Costlier beef is raising our grocery bills, Arizona survey finds

Costlier beef is raising our grocery bills, Arizona survey finds

Rising beef prices are pushing up the cost of eating at home.

New figures from the Arizona Farm Bureau Federation put the cost of 16 typical “market basket” grocery items at $48.30 for the first three months of the year.

That’s up more than $2 from the last quarter of 2018 for the same items.

But, seasonal fluctuations being what they are, it’s only slightly higher than at the same time a year ago.

Unexpectedly high prices for beef are keeping the shopping bill higher, says the Farm Bureau Federation’s Julie Murphree.

“Our beef supplies have grown in the last two years,” she said. “At the same time, retail prices have remained higher than you’d think in a well-supplied food commodity market.”

What that suggests, said Murphree, is a continued high demand for what she said is the “quality beef America produces.”

But be prepared to pay.

The sirloin tip roast that was selling for $5.82 a pound at the end of last year?

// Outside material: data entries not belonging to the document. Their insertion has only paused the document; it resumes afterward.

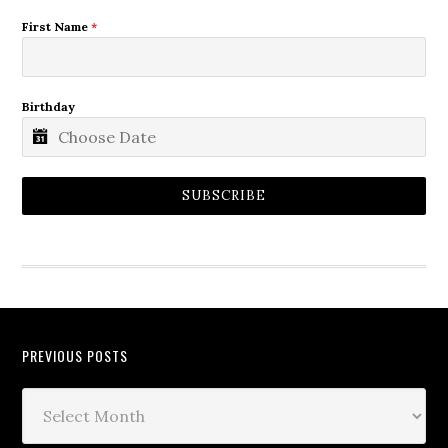
First Name
*
Birthday
SUBSCRIBE
PREVIOUS POSTS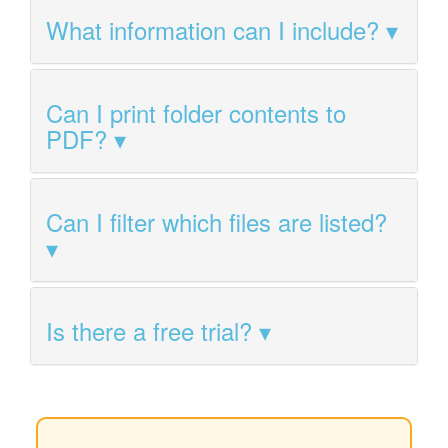
What information can I include?
Can I print folder contents to
PDF?
Can I filter which files are listed?
Is there a free trial?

The latest survey found an average price at Arizona grocery stores just short of $7 a pound.

Even ground chuck will set you back $3.75 a pound, 50 cents higher per pound than three months earlier.

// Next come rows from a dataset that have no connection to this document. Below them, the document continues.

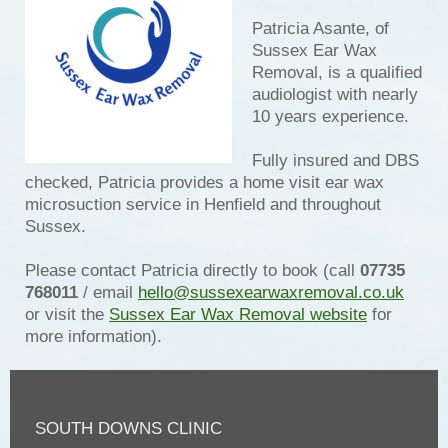
Patricia Asante, of
Sussex Ear Wax
Removal, is a qualified
audiologist with nearly
10 years experience.
Fully insured and DBS
checked, Patricia provides a home visit ear wax
microsuction service in Henfield and throughout
Sussex.
Please contact Patricia directly to book (call
07735
768011
/ email
hello@sussexearwaxremoval.co.uk
or visit the
Sussex Ear Wax Removal website
for
more information).
SOUTH DOWNS CLINIC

There are alternatives for meat eaters.

Most notably, the price of boneless chicken breasts has dropped a whopping $1.38 a pound, to just $2.36.

Elsewhere on the shopping list, milk is running 24 cents a gallon higher now than three months ago.

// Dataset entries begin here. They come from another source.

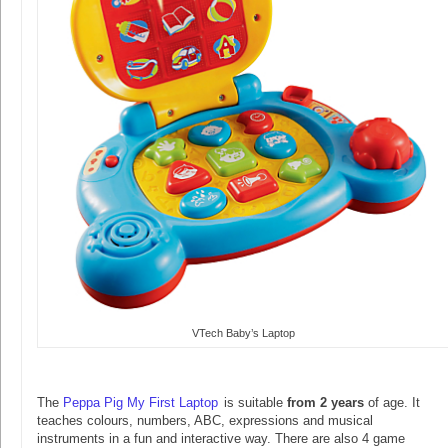
VTech Baby’s Laptop
The
Peppa Pig My First Laptop
is suitable
from 2 years
of age. It
teaches colours, numbers, ABC, expressions and musical
instruments in a fun and interactive way. There are also 4 game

There’s also been a spike in the price of shredded cheddar cheese, up from $3.45 a pound at the end of 2018 to $4.83 now.

There have been offsets, including a 48-cent-a-pound drop in the cost of a five-pound bag of russet potatoes; and smaller declines in the costs of orange juice, salad mix and vegetable oil.

The Farm Bureau survey is based on what its shoppers find is the cost of selected items at stores throughout the state.

It includes discounted specials. But it does not include some additional markdowns that can be available to customers with “affinity” cards that provide either online coupons or other specials.

Farm Bureau officials say the best way to stay within a budget is to create a list — and stick to it.

The cost of getting out the door gets higher when impulse items end up in the basket.

They also suggest not shopping on an empty stomach, with some studies saying that could increase the total purchase costs by up to 15 percent.

And, along the same lines, leaving the kids at home may avoid some demand for a not-really-necessary item.